A Boolean vector is a vector with its only possible values being 0 and 1. A Boolean function is a mapping from a Boolean vector to a Boolean value. A Partially defined Boolean function (pdBf) is a Boolean function that is defined over only a subset of all possible vector combinations.
Once we have a partially defined Boolean function for a subset of the vector space, we can then employ a procedure for classifying a set of new points that we can refer to as the testing set. The procedure for classifying points with unknown results is as follows: 1. Start with a training set for which result is known. 2. Use training set to generate positive and negative patterns. 3. For each new point, check whether it is covered by more positive or negative patterns and classify accordingly.
This theory works somewhat well and makes decent predictions, but, unfortunately, sometimes points are misclassified and mistakes are made. My problem this summer is to investigate the nature of such mistakes.
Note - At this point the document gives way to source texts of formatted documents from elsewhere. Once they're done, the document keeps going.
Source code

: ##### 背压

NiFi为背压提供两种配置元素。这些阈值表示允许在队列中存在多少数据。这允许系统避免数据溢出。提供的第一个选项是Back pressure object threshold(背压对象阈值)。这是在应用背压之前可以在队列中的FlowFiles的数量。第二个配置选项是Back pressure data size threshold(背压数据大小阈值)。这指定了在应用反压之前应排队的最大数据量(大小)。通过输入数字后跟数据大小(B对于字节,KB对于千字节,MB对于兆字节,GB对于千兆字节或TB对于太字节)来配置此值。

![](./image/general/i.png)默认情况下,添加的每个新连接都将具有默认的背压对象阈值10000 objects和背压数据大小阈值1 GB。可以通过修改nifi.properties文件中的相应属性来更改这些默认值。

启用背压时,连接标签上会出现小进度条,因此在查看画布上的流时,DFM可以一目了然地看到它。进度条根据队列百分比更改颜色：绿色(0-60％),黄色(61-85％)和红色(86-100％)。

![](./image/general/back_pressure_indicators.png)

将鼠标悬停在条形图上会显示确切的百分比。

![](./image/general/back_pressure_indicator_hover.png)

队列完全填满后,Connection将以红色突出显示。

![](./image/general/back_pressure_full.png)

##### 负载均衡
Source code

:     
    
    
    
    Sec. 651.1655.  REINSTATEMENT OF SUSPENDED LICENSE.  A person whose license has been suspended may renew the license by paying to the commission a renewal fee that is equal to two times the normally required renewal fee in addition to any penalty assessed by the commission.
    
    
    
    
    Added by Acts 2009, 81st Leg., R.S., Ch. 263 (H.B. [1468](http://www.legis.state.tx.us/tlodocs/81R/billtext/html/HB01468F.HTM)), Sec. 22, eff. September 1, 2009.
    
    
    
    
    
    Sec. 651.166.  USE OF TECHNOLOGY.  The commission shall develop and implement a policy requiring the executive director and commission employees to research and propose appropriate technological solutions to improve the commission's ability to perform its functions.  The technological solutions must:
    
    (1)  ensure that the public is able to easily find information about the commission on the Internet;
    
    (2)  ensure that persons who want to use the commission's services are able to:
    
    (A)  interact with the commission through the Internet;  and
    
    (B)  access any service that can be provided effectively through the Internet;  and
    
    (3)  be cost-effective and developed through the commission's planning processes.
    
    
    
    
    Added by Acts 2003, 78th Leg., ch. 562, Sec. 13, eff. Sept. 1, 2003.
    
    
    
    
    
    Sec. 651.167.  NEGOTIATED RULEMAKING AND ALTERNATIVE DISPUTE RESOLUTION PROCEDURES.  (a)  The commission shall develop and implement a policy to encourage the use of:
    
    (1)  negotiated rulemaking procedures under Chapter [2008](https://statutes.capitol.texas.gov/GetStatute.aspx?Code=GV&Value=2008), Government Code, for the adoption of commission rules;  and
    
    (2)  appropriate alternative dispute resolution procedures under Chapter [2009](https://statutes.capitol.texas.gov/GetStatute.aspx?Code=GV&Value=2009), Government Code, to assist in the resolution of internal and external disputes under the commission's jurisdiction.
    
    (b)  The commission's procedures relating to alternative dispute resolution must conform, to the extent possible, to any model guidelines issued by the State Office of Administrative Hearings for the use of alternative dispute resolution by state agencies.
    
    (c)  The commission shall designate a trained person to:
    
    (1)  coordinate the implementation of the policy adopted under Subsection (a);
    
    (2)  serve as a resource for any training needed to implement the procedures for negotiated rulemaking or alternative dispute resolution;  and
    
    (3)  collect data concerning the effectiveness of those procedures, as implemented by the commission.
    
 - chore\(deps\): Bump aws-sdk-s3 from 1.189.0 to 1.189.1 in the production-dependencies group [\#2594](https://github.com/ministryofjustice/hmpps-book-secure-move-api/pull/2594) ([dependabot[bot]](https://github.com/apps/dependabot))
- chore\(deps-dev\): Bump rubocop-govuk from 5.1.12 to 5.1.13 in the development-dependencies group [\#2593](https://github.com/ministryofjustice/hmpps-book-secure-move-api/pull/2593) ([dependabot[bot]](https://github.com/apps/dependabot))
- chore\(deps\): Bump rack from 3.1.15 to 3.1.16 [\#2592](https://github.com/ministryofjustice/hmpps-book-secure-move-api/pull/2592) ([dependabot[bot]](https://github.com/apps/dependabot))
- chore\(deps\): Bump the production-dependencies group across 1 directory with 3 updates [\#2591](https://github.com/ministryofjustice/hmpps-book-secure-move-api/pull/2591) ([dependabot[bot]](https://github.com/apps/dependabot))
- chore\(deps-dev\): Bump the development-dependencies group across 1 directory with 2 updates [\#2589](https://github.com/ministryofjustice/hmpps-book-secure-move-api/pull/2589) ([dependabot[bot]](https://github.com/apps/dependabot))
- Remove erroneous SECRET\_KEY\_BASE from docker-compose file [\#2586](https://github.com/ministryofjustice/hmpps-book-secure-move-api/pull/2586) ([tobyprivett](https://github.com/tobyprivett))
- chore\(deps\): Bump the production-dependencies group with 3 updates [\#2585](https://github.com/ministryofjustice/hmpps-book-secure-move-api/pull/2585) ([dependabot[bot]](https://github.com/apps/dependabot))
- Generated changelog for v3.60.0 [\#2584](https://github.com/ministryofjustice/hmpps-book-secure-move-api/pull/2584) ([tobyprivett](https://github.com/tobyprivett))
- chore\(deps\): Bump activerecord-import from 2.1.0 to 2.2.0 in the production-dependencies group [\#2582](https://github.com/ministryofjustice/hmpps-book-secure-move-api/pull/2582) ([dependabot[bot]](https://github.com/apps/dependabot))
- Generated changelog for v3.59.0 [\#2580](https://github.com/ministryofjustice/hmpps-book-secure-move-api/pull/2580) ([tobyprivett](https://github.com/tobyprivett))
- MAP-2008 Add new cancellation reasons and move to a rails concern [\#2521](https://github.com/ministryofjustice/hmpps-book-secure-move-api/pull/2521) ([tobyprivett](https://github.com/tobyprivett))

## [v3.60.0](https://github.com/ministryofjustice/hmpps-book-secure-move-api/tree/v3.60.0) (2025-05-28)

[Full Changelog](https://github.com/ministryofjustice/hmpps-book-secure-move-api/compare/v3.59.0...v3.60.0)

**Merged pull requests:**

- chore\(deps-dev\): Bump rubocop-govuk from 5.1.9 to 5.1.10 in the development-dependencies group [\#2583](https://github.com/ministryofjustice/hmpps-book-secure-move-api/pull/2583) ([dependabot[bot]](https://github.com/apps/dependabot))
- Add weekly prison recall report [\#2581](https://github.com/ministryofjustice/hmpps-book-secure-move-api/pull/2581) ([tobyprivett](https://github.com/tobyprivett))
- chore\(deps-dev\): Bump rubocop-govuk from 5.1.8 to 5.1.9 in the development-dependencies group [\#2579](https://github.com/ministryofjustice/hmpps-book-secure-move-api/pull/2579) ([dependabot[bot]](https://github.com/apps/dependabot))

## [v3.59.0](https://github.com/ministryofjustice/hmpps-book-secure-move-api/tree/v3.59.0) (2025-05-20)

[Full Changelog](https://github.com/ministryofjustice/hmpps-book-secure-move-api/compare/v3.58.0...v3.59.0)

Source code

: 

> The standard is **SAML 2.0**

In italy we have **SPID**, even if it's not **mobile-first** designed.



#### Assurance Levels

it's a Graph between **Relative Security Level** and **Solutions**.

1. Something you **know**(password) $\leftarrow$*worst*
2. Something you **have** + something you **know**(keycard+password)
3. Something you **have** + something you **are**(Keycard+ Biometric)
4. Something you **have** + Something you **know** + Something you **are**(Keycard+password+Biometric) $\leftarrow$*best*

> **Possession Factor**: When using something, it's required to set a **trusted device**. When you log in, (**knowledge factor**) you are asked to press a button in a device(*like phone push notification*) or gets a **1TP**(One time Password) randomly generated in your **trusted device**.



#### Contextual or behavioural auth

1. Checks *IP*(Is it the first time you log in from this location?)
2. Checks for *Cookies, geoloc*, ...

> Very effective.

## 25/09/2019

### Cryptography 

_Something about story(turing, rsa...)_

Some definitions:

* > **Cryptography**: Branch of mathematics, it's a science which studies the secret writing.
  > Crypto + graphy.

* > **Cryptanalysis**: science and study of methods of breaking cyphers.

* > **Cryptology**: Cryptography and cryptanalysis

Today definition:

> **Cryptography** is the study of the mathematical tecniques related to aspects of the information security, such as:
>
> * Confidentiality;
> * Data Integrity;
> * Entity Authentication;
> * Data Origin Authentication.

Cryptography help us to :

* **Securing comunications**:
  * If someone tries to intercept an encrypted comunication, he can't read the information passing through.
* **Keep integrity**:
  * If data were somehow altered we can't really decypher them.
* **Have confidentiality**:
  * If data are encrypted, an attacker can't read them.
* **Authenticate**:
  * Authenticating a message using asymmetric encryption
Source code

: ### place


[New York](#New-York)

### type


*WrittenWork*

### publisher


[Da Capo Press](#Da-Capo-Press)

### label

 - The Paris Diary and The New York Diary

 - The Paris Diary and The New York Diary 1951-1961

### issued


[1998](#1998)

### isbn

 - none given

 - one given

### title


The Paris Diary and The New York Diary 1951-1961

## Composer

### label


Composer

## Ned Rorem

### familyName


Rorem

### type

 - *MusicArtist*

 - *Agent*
For this purpose, we defined a notion of distance for each point that we call a rank of exclusion. Rank of exclusion is the minimum number of variables needed to prove that a vector is not in the original training set.
x1 x2 x3 x4
1 1 1 0 1
1 1 1 1 1
1 0 0 1 0
1 0 1 0 0
Rank1 = -x1
Rank2 = -x1 v x2 -x3 v -x3 -x4
Rank3 = -x1 v x2 -x3 v -x3 -x4 v x2x3x4
Vector 0 0 0 1 Exclusion rank: 1
Vector 1 1 0 1 Exclusion rank: 2
Vectors with a lower exclusion rank are less similar to the original training set and, intuitively, less information is available about them
Conjecture: Vectors with a higher exclusion rank have a higher probability of being classified correctly.